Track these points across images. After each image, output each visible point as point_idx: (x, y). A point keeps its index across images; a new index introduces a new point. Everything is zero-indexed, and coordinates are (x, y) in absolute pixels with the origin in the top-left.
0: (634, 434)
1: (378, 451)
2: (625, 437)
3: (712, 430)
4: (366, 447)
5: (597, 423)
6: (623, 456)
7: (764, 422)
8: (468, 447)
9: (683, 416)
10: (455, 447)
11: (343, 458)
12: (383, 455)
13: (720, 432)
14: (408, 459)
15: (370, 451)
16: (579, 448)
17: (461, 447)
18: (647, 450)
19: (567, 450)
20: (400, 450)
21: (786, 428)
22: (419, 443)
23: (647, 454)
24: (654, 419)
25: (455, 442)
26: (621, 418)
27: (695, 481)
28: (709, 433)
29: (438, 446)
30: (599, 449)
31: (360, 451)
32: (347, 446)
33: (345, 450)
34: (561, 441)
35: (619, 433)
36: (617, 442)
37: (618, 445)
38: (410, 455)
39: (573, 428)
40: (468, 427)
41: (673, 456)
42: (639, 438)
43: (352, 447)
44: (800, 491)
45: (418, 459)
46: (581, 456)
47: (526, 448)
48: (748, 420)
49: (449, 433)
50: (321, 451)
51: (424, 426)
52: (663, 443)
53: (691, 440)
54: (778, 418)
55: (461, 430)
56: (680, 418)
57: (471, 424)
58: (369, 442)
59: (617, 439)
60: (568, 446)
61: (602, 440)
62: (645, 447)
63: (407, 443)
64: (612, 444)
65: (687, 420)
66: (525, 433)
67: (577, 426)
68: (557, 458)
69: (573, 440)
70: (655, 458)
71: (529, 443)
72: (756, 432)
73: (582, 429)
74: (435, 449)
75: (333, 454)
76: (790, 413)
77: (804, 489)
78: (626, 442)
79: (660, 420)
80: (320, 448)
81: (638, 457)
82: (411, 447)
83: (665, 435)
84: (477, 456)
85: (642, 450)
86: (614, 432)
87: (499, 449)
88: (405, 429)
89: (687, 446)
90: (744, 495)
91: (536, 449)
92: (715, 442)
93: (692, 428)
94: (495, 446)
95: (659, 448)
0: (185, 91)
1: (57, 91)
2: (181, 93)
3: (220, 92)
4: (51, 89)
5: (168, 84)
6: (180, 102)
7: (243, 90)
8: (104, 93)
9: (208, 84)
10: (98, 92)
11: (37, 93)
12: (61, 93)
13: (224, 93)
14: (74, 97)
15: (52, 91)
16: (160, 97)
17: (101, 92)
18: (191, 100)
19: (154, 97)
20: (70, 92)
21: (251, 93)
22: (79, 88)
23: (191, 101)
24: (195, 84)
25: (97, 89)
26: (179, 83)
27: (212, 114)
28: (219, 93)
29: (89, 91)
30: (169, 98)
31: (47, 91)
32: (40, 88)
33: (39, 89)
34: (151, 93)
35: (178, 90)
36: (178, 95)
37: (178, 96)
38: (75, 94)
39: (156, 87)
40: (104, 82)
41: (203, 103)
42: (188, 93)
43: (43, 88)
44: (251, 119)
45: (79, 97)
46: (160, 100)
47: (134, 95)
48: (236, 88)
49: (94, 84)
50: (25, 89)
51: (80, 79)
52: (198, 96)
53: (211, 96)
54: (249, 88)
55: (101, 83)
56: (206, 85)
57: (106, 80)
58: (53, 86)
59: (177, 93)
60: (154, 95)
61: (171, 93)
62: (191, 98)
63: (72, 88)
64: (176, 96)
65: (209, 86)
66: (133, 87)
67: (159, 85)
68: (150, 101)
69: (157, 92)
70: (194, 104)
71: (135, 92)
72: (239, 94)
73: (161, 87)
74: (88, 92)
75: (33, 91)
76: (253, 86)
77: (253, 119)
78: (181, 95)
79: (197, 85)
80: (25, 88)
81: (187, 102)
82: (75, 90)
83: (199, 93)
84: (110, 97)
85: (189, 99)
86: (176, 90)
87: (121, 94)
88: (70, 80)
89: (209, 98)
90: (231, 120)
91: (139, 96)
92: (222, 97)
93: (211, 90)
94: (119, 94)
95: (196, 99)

----------------

EXERCISE GOAL:
Your task is to reproduce the full listing exactly.

EXERCISE OUTPUT:
Track these points across images. After each image, output each visible point as point_idx: (x, y). A point keeps its index across images; a new index introduces a new point. Everything is zero-indexed, and coordinates are (x, y) in absolute pixels with the origin in the top-left.
0: (634, 434)
1: (378, 451)
2: (625, 437)
3: (712, 430)
4: (366, 447)
5: (597, 423)
6: (623, 456)
7: (764, 422)
8: (468, 447)
9: (683, 416)
10: (455, 447)
11: (343, 458)
12: (383, 455)
13: (720, 432)
14: (408, 459)
15: (370, 451)
16: (579, 448)
17: (461, 447)
18: (647, 450)
19: (567, 450)
20: (400, 450)
21: (786, 428)
22: (419, 443)
23: (647, 454)
24: (654, 419)
25: (455, 442)
26: (621, 418)
27: (695, 481)
28: (709, 433)
29: (438, 446)
30: (599, 449)
31: (360, 451)
32: (347, 446)
33: (345, 450)
34: (561, 441)
35: (619, 433)
36: (617, 442)
37: (618, 445)
38: (410, 455)
39: (573, 428)
40: (468, 427)
41: (673, 456)
42: (639, 438)
43: (352, 447)
44: (800, 491)
45: (418, 459)
46: (581, 456)
47: (526, 448)
48: (748, 420)
49: (449, 433)
50: (321, 451)
51: (424, 426)
52: (663, 443)
53: (691, 440)
54: (778, 418)
55: (461, 430)
56: (680, 418)
57: (471, 424)
58: (369, 442)
59: (617, 439)
60: (568, 446)
61: (602, 440)
62: (645, 447)
63: (407, 443)
64: (612, 444)
65: (687, 420)
66: (525, 433)
67: (577, 426)
68: (557, 458)
69: (573, 440)
70: (655, 458)
71: (529, 443)
72: (756, 432)
73: (582, 429)
74: (435, 449)
75: (333, 454)
76: (790, 413)
77: (804, 489)
78: (626, 442)
79: (660, 420)
80: (320, 448)
81: (638, 457)
82: (411, 447)
83: (665, 435)
84: (477, 456)
85: (642, 450)
86: (614, 432)
87: (499, 449)
88: (405, 429)
89: (687, 446)
90: (744, 495)
91: (536, 449)
92: (715, 442)
93: (692, 428)
94: (495, 446)
95: (659, 448)
0: (185, 91)
1: (57, 91)
2: (181, 93)
3: (220, 92)
4: (51, 89)
5: (168, 84)
6: (180, 102)
7: (243, 90)
8: (104, 93)
9: (208, 84)
10: (98, 92)
11: (37, 93)
12: (61, 93)
13: (224, 93)
14: (74, 97)
15: (52, 91)
16: (160, 97)
17: (101, 92)
18: (191, 100)
19: (154, 97)
20: (70, 92)
21: (251, 93)
22: (79, 88)
23: (191, 101)
24: (195, 84)
25: (97, 89)
26: (179, 83)
27: (212, 114)
28: (219, 93)
29: (89, 91)
30: (169, 98)
31: (47, 91)
32: (40, 88)
33: (39, 89)
34: (151, 93)
35: (178, 90)
36: (178, 95)
37: (178, 96)
38: (75, 94)
39: (156, 87)
40: (104, 82)
41: (203, 103)
42: (188, 93)
43: (43, 88)
44: (251, 119)
45: (79, 97)
46: (160, 100)
47: (134, 95)
48: (236, 88)
49: (94, 84)
50: (25, 89)
51: (80, 79)
52: (198, 96)
53: (211, 96)
54: (249, 88)
55: (101, 83)
56: (206, 85)
57: (106, 80)
58: (53, 86)
59: (177, 93)
60: (154, 95)
61: (171, 93)
62: (191, 98)
63: (72, 88)
64: (176, 96)
65: (209, 86)
66: (133, 87)
67: (159, 85)
68: (150, 101)
69: (157, 92)
70: (194, 104)
71: (135, 92)
72: (239, 94)
73: (161, 87)
74: (88, 92)
75: (33, 91)
76: (253, 86)
77: (253, 119)
78: (181, 95)
79: (197, 85)
80: (25, 88)
81: (187, 102)
82: (75, 90)
83: (199, 93)
84: (110, 97)
85: (189, 99)
86: (176, 90)
87: (121, 94)
88: (70, 80)
89: (209, 98)
90: (231, 120)
91: (139, 96)
92: (222, 97)
93: (211, 90)
94: (119, 94)
95: (196, 99)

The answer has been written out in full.